Having bought him I was quite at a loss. I was driving up to New York to spend a week in a friend's flat and then sailing back to England on the Queen Elizabeth. I didn't know whether either the flat or the liner was equipped for housing alligators. I didn't want to turn him loose, for I did not know whether he would be happy so far from home, and besides I liked him, so I christened him Ponce de Leon, after the explorer who had discovered the near-by "Fountain of Eternal Youth," and together we set off.

The flat turned out to have a magnificent bathroom and a central heating system more suited to alligators than to humans, so we settled in happily. The next morning it occurred to me that there would probably be a cleaning woman whom I should warn about my pet. That message was one of the hardest I have ever had to compose. I started with an apologetic note "I am afraid there is an alligator in the bathroom," but when I read it as a stranger might it suggested that I might equally well have been driven out by pink elephants in the kitchen. Then I tried a casual request : "Please do not disturb the alligator in the bath," but that was just as odd. I settled for a cryptic message: "Do not worry about my pet. He is in the bathroom and will not harm you."

When I came back from my walk the coloured char, who had obviously been watching for me came waddling down the passage, wheezing with laughter.

"Say, Missy," she gasped, "Ah sho' am glad yo' warned me. What yo' Momma say when yo' get that home to her?"

I explained to her that alligators are ideal pets: you feed them only once a week, they make no noise, and they keep strangers at bay. She shook more than ever at this, and for the rest of the week whenever I went past would pop out from some cubby-hole or other with a conversational giggle.

I found the same reaction everywhere and enjoyed myself immensely. A pet alligator knocks down as many barriers as a clumsy hurdler. I had only to ask in a drugstore for a raw hamburger "for my alligator" to make a shopful of friends, and my request at a library for a book on alligators "as I have one at home and want to know what sex it is" was an equal success.

My next worry was what my cabin-mates on the Queen Elizabeth were going to say to Ponce de Leon, who by now was called Ponce for short. He and I were getting on very well together. When I stroked the back of his neck he would relax and shut his first pair of eyelids that cut out the light but left him alert to any movement. Then, when quite somnolent, the scaly pair would come down and he would sleep.

On the ship we had a tremendous piece of luck. The other three members of my cabin were a mother and two young daughters, who thought a baby alligator in the cabin the most exciting part of the whole trip.

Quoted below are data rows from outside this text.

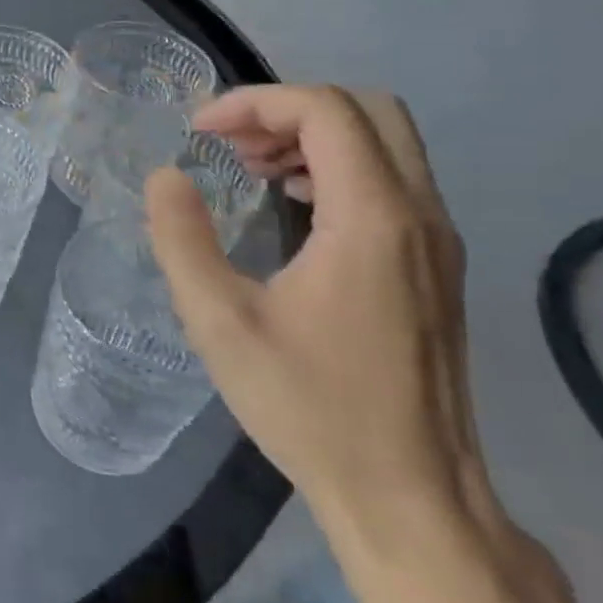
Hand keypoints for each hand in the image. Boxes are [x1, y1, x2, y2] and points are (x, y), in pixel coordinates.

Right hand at [146, 86, 486, 539]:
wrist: (411, 498)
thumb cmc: (310, 407)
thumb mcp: (220, 322)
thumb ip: (182, 239)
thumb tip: (165, 177)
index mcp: (372, 219)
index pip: (325, 111)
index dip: (254, 104)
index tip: (199, 131)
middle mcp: (419, 216)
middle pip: (368, 111)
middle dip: (288, 110)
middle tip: (230, 142)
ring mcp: (437, 242)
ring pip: (386, 144)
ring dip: (313, 136)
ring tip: (250, 168)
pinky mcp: (437, 268)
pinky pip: (392, 182)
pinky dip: (337, 167)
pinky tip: (293, 206)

At lunch one day my neighbour asked a question that worried me. What was the Customs going to say? Perhaps alligators were classed with parrots and parts of motorcars on the notice that one is always handed to read. Perhaps there would be a fantastically high import duty or a long period of quarantine, both equally awkward.

Well, it is impossible to smuggle an alligator under one's clothing, and I decided on absolute honesty. I made out a list of all the things I had bought during my stay and at the bottom I wrote "one baby alligator." When we came to the barrier I placed my suitcases on the counter and held his bucket in my hand. The Customs officer handed me the board and I skimmed down it —no mention of alligators; in return I handed him my list and he skimmed down that. I waited. There was no flicker on his face. With a weary gesture he marked my suitcases and I passed on. I never knew what he made of the last item on the list, but I blessed the recent fashion which had dictated that a smart lady should carry, as an accessory, a large white plastic bucket bag.